▶ **Exercise aim**:
Repeat every one of the following entries word for word, keeping each line as it appears.
---- Exercise input
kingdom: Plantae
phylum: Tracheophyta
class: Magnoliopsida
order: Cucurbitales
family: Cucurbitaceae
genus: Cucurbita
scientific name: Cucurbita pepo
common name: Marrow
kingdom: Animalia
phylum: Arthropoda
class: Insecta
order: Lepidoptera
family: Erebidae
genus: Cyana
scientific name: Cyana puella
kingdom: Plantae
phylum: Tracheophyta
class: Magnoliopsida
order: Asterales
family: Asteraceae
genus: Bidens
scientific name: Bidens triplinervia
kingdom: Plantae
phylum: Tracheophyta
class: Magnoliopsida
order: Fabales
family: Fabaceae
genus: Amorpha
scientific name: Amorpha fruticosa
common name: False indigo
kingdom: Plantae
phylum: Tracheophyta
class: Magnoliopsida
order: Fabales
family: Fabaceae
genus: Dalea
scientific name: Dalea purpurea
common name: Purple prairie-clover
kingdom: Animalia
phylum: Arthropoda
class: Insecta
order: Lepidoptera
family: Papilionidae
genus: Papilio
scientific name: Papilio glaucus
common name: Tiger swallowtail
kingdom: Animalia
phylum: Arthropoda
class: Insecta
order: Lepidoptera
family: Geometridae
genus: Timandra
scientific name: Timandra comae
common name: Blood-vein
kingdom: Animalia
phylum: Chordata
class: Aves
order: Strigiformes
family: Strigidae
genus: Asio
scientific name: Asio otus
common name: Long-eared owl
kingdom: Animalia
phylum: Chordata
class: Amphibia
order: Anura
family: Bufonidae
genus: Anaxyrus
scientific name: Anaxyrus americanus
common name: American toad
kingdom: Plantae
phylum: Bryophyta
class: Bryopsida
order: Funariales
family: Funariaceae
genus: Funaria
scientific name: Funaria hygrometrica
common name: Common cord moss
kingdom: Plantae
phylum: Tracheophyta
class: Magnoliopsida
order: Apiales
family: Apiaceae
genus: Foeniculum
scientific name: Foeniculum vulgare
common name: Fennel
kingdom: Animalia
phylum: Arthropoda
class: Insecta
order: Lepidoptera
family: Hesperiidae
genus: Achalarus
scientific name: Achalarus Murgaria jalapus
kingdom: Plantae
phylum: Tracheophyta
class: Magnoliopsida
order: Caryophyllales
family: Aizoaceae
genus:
--------
▶ **Result for this exercise**:
kingdom: Plantae
phylum: Tracheophyta
class: Magnoliopsida
order: Cucurbitales
family: Cucurbitaceae
genus: Cucurbita
scientific name: Cucurbita pepo
common name: Marrow
kingdom: Animalia
phylum: Arthropoda
class: Insecta
order: Lepidoptera
family: Erebidae
genus: Cyana
scientific name: Cyana puella
kingdom: Plantae
phylum: Tracheophyta
class: Magnoliopsida
order: Asterales
family: Asteraceae
genus: Bidens
scientific name: Bidens triplinervia
kingdom: Plantae
phylum: Tracheophyta
class: Magnoliopsida
order: Fabales
family: Fabaceae
genus: Amorpha
scientific name: Amorpha fruticosa
common name: False indigo
kingdom: Plantae
phylum: Tracheophyta
class: Magnoliopsida
order: Fabales
family: Fabaceae
genus: Dalea
scientific name: Dalea purpurea
common name: Purple prairie-clover
kingdom: Animalia
phylum: Arthropoda
class: Insecta
order: Lepidoptera
family: Papilionidae
genus: Papilio
scientific name: Papilio glaucus
common name: Tiger swallowtail
kingdom: Animalia
phylum: Arthropoda
class: Insecta
order: Lepidoptera
family: Geometridae
genus: Timandra
scientific name: Timandra comae
common name: Blood-vein
kingdom: Animalia
phylum: Chordata
class: Aves
order: Strigiformes
family: Strigidae
genus: Asio
scientific name: Asio otus
common name: Long-eared owl
kingdom: Animalia
phylum: Chordata
class: Amphibia
order: Anura
family: Bufonidae
genus: Anaxyrus
scientific name: Anaxyrus americanus
common name: American toad
kingdom: Plantae
phylum: Bryophyta
class: Bryopsida
order: Funariales
family: Funariaceae
genus: Funaria
scientific name: Funaria hygrometrica
common name: Common cord moss
kingdom: Plantae
phylum: Tracheophyta
class: Magnoliopsida
order: Apiales
family: Apiaceae
genus: Foeniculum
scientific name: Foeniculum vulgare
common name: Fennel
kingdom: Animalia
phylum: Arthropoda
class: Insecta
order: Lepidoptera
family: Hesperiidae
genus: Achalarus
scientific name: Achalarus Murgaria jalapus
kingdom: Plantae
phylum: Tracheophyta
class: Magnoliopsida
order: Caryophyllales
family: Aizoaceae
genus:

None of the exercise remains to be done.